[Passage for review]

**********

SplineCam: Exact Visualization and Characterization of Deep
Network Geometry and Decision Boundary
CVPR 2023 Highlight
- Ahmed Imtiaz Humayun Rice University
- Randall Balestriero Meta AI, FAIR
- Guha Balakrishnan Rice University
- Richard Baraniuk Rice University
Video: Evolution of the partition formed by a depth 5 and width 10 binary classifier MLP, while training on two circles (left) and two moons (right). Dark red line denotes the learned decision boundary, and black lines denote the region boundaries. Norm of the region-wise slope parameters is used to color each region.
Abstract
Current Deep Network (DN) visualization and interpretability methods rely heavily on data space visualizations such as scoring which dimensions of the data are responsible for their associated prediction or generating new data features or samples that best match a given DN unit or representation. In this paper, we go one step further by developing the first provably exact method for computing the geometry of a DN’s mapping – including its decision boundary – over a specified region of the data space. By leveraging the theory of Continuous Piece-Wise Linear (CPWL) spline DNs, SplineCam exactly computes a DN’s geometry without resorting to approximations such as sampling or architecture simplification. SplineCam applies to any DN architecture based on CPWL nonlinearities, including (leaky-)ReLU, absolute value, maxout, and max-pooling and can also be applied to regression DNs such as implicit neural representations. Beyond decision boundary visualization and characterization, SplineCam enables one to compare architectures, measure generalizability and sample from the decision boundary on or off the manifold.
Exact Visualization of DNN partition geometry
Video: Exact computation allows visualizing partitions upto machine precision. Here we are zooming into the partition of a randomly initialized MLP.

**********

[Task directions] Reproduce the SplineCam page above in full, word for word, before turning to the material.

**********

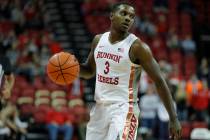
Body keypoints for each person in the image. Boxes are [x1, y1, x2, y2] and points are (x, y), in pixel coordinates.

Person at [79, 2, 182, 140]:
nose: (128, 18)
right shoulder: (98, 40)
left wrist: (173, 118)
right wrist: (74, 68)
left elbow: (159, 81)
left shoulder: (138, 47)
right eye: (124, 14)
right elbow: (89, 71)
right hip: (100, 108)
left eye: (131, 16)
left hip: (124, 109)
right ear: (111, 15)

**********

[Answer]
SplineCam: Exact Visualization and Characterization of Deep
Network Geometry and Decision Boundary
CVPR 2023 Highlight
- Ahmed Imtiaz Humayun Rice University
- Randall Balestriero Meta AI, FAIR
- Guha Balakrishnan Rice University
- Richard Baraniuk Rice University
Video: Evolution of the partition formed by a depth 5 and width 10 binary classifier MLP, while training on two circles (left) and two moons (right). Dark red line denotes the learned decision boundary, and black lines denote the region boundaries. Norm of the region-wise slope parameters is used to color each region.
Abstract
Current Deep Network (DN) visualization and interpretability methods rely heavily on data space visualizations such as scoring which dimensions of the data are responsible for their associated prediction or generating new data features or samples that best match a given DN unit or representation. In this paper, we go one step further by developing the first provably exact method for computing the geometry of a DN’s mapping – including its decision boundary – over a specified region of the data space. By leveraging the theory of Continuous Piece-Wise Linear (CPWL) spline DNs, SplineCam exactly computes a DN’s geometry without resorting to approximations such as sampling or architecture simplification. SplineCam applies to any DN architecture based on CPWL nonlinearities, including (leaky-)ReLU, absolute value, maxout, and max-pooling and can also be applied to regression DNs such as implicit neural representations. Beyond decision boundary visualization and characterization, SplineCam enables one to compare architectures, measure generalizability and sample from the decision boundary on or off the manifold.
Exact Visualization of DNN partition geometry
Video: Exact computation allows visualizing partitions upto machine precision. Here we are zooming into the partition of a randomly initialized MLP.